GEKOZEN TEKST:
- - - -
ECLI:NL:TGZRSGR:2011:YG1176 Regionaal Tuchtcollege voor de Gezondheidszorg Den Haag 2010-092

ECLI: ECLI:NL:TGZRSGR:2011:YG1176
Datum uitspraak: 14-06-2011
Datum publicatie: 15-06-2011
Zaaknummer(s): 2010-092
Onderwerp: Grensoverschrijdend gedrag
Beslissingen:
Inhoudsindicatie: Klaagster verwijt de uroloog dat hij zich in ernstige mate schuldig heeft gemaakt aan seksueel grensoverschrijdend gedrag. Schorsing van de inschrijving van de arts in het register, bedoeld in artikel 3 van de wet BIG, voor de duur van twee maanden.

Datum uitspraak: 14 juni 2011

Het Regionaal Tuchtcollege voor de Gezondheidszorg te ’s-Gravenhage heeft de navolgende uitspraak gedaan inzake de klacht van:

A,

wonende te B,

klaagster,

tegen:

C , uroloog,

wonende te D,

de persoon over wie geklaagd wordt,

hierna als de arts aan te duiden.
- - - -
OPDRACHT A:
Neem de records woordelijk over, vanaf het begin van de records tot en met de regel waarin "(0, -2, etc.)" staat.
OPDRACHT B:
Schrijf alstublieft het vervolg van de tuchtuitspraak over de uroloog, te beginnen na de laatste getoonde regel.

(Datasetrecords)
- - - -
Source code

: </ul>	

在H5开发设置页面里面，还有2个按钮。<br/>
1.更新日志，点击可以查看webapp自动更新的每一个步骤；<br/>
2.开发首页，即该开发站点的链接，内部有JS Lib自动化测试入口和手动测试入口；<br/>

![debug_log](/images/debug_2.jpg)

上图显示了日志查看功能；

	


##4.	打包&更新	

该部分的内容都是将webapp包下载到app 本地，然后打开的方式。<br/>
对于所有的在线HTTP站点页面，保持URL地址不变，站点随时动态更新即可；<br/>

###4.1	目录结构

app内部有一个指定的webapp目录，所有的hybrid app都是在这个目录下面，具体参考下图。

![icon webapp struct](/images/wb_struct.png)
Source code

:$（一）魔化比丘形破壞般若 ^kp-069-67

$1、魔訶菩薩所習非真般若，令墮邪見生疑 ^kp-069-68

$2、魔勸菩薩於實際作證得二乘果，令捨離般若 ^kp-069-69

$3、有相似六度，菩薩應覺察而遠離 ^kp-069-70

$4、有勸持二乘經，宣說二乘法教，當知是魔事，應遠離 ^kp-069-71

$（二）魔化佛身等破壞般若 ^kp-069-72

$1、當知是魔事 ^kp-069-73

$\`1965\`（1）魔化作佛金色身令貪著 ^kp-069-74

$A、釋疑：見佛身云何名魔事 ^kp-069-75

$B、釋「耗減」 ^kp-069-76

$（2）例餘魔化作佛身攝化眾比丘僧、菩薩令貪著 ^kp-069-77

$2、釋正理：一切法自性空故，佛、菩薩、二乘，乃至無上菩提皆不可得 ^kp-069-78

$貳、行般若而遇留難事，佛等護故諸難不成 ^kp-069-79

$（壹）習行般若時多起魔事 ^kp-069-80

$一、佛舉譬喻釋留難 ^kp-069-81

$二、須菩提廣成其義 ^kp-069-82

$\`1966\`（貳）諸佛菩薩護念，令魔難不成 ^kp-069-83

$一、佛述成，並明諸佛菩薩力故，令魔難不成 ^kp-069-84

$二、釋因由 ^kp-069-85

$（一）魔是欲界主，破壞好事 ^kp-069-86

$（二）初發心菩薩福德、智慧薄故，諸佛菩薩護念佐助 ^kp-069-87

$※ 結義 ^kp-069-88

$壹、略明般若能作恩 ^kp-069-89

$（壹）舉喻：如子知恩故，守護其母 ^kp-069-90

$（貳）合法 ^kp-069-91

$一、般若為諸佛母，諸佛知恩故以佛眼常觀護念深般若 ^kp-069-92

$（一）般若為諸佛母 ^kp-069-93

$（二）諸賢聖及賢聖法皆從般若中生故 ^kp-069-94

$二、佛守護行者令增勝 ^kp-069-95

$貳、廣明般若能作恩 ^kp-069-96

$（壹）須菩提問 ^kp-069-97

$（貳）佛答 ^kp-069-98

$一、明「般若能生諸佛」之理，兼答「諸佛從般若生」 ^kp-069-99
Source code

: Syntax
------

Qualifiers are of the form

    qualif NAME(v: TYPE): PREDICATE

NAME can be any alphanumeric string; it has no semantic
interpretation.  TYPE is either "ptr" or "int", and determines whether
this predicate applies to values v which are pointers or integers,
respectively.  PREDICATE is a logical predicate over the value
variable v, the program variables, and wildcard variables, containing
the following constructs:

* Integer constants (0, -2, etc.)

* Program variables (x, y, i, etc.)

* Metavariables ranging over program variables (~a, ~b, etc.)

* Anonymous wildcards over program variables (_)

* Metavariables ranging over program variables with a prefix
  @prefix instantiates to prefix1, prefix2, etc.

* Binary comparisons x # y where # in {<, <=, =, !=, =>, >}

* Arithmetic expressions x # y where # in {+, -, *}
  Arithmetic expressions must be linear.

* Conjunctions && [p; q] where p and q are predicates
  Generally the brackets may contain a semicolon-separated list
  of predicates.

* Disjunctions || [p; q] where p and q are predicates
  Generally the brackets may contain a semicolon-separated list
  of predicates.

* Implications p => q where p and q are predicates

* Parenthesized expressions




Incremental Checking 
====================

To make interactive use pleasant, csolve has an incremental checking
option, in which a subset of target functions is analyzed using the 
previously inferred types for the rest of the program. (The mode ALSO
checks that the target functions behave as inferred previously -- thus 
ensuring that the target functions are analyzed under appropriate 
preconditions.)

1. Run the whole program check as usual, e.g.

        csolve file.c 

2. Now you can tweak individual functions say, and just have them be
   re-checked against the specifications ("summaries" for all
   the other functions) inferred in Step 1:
- - - -
ANTWOORD A:
Source code

: </ul>	

在H5开发设置页面里面，还有2个按钮。<br/>
1.更新日志，点击可以查看webapp自动更新的每一个步骤；<br/>
2.开发首页，即该开发站点的链接，内部有JS Lib自动化测试入口和手动测试入口；<br/>

![debug_log](/images/debug_2.jpg)

上图显示了日志查看功能；

	


##4.	打包&更新	

该部分的内容都是将webapp包下载到app 本地，然后打开的方式。<br/>
对于所有的在线HTTP站点页面，保持URL地址不变，站点随时动态更新即可；<br/>

###4.1	目录结构

app内部有一个指定的webapp目录，所有的hybrid app都是在这个目录下面，具体参考下图。

![icon webapp struct](/images/wb_struct.png)
Source code

:$（一）魔化比丘形破壞般若 ^kp-069-67

$1、魔訶菩薩所習非真般若，令墮邪見生疑 ^kp-069-68

$2、魔勸菩薩於實際作證得二乘果，令捨離般若 ^kp-069-69

$3、有相似六度，菩薩應覺察而遠離 ^kp-069-70

$4、有勸持二乘經，宣說二乘法教，當知是魔事，應遠離 ^kp-069-71

$（二）魔化佛身等破壞般若 ^kp-069-72

$1、當知是魔事 ^kp-069-73

$\`1965\`（1）魔化作佛金色身令貪著 ^kp-069-74

$A、釋疑：見佛身云何名魔事 ^kp-069-75

$B、釋「耗減」 ^kp-069-76

$（2）例餘魔化作佛身攝化眾比丘僧、菩薩令貪著 ^kp-069-77

$2、釋正理：一切法自性空故，佛、菩薩、二乘，乃至無上菩提皆不可得 ^kp-069-78

$貳、行般若而遇留難事，佛等護故諸難不成 ^kp-069-79

$（壹）習行般若時多起魔事 ^kp-069-80

$一、佛舉譬喻釋留難 ^kp-069-81

$二、須菩提廣成其義 ^kp-069-82

$\`1966\`（貳）諸佛菩薩護念，令魔難不成 ^kp-069-83

$一、佛述成，並明諸佛菩薩力故，令魔難不成 ^kp-069-84

$二、釋因由 ^kp-069-85

$（一）魔是欲界主，破壞好事 ^kp-069-86

$（二）初發心菩薩福德、智慧薄故，諸佛菩薩護念佐助 ^kp-069-87

$※ 結義 ^kp-069-88

$壹、略明般若能作恩 ^kp-069-89

$（壹）舉喻：如子知恩故，守護其母 ^kp-069-90

$（貳）合法 ^kp-069-91

$一、般若為諸佛母，諸佛知恩故以佛眼常觀護念深般若 ^kp-069-92

$（一）般若為諸佛母 ^kp-069-93

$（二）諸賢聖及賢聖法皆從般若中生故 ^kp-069-94

$二、佛守護行者令增勝 ^kp-069-95

$貳、廣明般若能作恩 ^kp-069-96

$（壹）須菩提問 ^kp-069-97

$（貳）佛答 ^kp-069-98

$一、明「般若能生諸佛」之理，兼答「諸佛從般若生」 ^kp-069-99
Source code

: Syntax
------

Qualifiers are of the form

    qualif NAME(v: TYPE): PREDICATE

NAME can be any alphanumeric string; it has no semantic
interpretation.  TYPE is either "ptr" or "int", and determines whether
this predicate applies to values v which are pointers or integers,
respectively.  PREDICATE is a logical predicate over the value
variable v, the program variables, and wildcard variables, containing
the following constructs:

* Integer constants (0, -2, etc.)

ANTWOORD B:
1. Het verloop van de procedure

Namens klaagster heeft mr. K. Lammers-Roselaar, advocaat te Rotterdam, een klacht ingediend, die op 21 mei 2010 door het College is ontvangen. De arts heeft hierop geantwoord middels een verweerschrift van zijn gemachtigde, mr. Ch.L. van den Puttelaar, eveneens advocaat te Rotterdam. Partijen hebben gerepliceerd respectievelijk gedupliceerd. Op 6 april 2011 is nog een brief van klaagster en op 15 april 2011 een brief van de arts ontvangen. De behandeling van de klacht heeft plaats gehad op 19 april 2011. Klaagster was daarbij niet aanwezig. Haar advocaat was dat wel. Voorts zijn de arts en diens advocaat verschenen. Beide advocaten hebben een pleitnota overgelegd.

2. De feiten

De arts is verbonden geweest aan een ziekenhuis in B en heeft daar op 2 februari 2010 klaagster behandeld. In het kader van deze behandeling lag klaagster met ontbloot onderlichaam op de behandeltafel, terwijl de arts achter haar stond. De arts heeft toen zijn geslachtsdeel uit zijn broek gehaald. Klaagster heeft dit gezien, is hevig geschrokken en heeft zich aan de behandeling van de arts onttrokken.

3. De klacht

De arts heeft zich in ernstige mate aan seksueel grensoverschrijdend gedrag schuldig gemaakt.

4. Het standpunt van de arts

De arts heeft erkend zijn geslachtsdeel uit zijn broek te hebben gehaald, terwijl hij achter klaagster stond. Hij was op dat moment bezig met een rectaal onderzoek van klaagster. De arts heeft zijn verontschuldigingen aangeboden en zich onder behandeling gesteld van een psycholoog. Deze is tot de conclusie gekomen dat er bij de arts sprake is van een gedurende langere periode (jaren) al bestaande professionele en emotionele uitputting.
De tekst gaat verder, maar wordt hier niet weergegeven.